1. Do not alert the gaslighter of your plans until you have to. You will need to deal with numerous issues before you formally file for divorce, and alerting the gaslighter to the fact you want to leave the marriage before you properly plan may put you in harm’s way.

Important note: If you believe you or your children are in immediate danger, do not wait to act.

2. Enlist a strong advocate as your attorney and, if possible, a therapeutic professional before you tell your partner of any plans to separate or divorce. Attempt to find an attorney who has experience working with adversarial spouses who suffer from or are affected with personality disorders. Speak with mental health professionals, friends, and family for referrals. Narcissists, for example, do not compromise easily, and you need to choose an attorney who will go the distance with you, and ideally, has experience working with someone who is controlling and in many cases, simply irrational.

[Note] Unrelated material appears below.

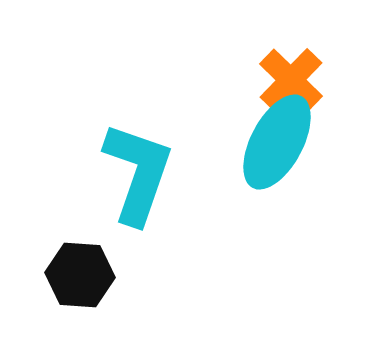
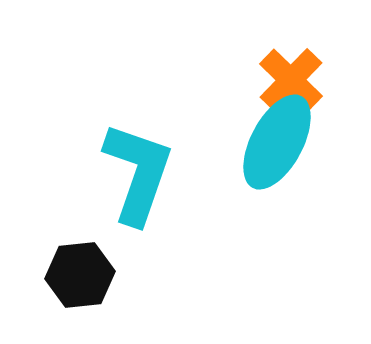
black hexagon: rotated 10 degrees counterclockwise
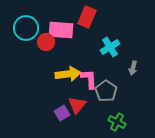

3. If you are being abused emotionally and/or physically, ask your attorney about filing temporary restraining orders including Orders of Protection that keep this abusive person away from you.

4. Keep a record of all attempts to confuse or belittle you. Go back as far as you can to document when this behavior started to occur, and how it has evolved. Setting forth facts and recalling specific incidents is very important, and this information will be helpful later if you need to convince the Court that your partner has been behaving in this way.

5. If there are people in your life who can validate your experiences, ask them to be a witness. Share this record of information with your attorney and therapist. Evidence and witnesses can be very helpful to prove a case.

Most of all, it is critical to remember to protect your emotional well-being and the emotional health of your children. The gaslighter’s goal is to confuse you so that you are more easily controlled.

Breaking free of this is going to take a lot of strength and organization. And you need to form a team of people that you can depend upon, including your friends, family, therapist, and attorney.

As I often say: The very best way to protect yourself from experiencing any of the above is to recognize the signs of mental illness before you enter a relationship. Love does not need to be blind, and the signs should not be overlooked or ignored. Be careful with whom you have a relationship, a marriage, and most importantly a child.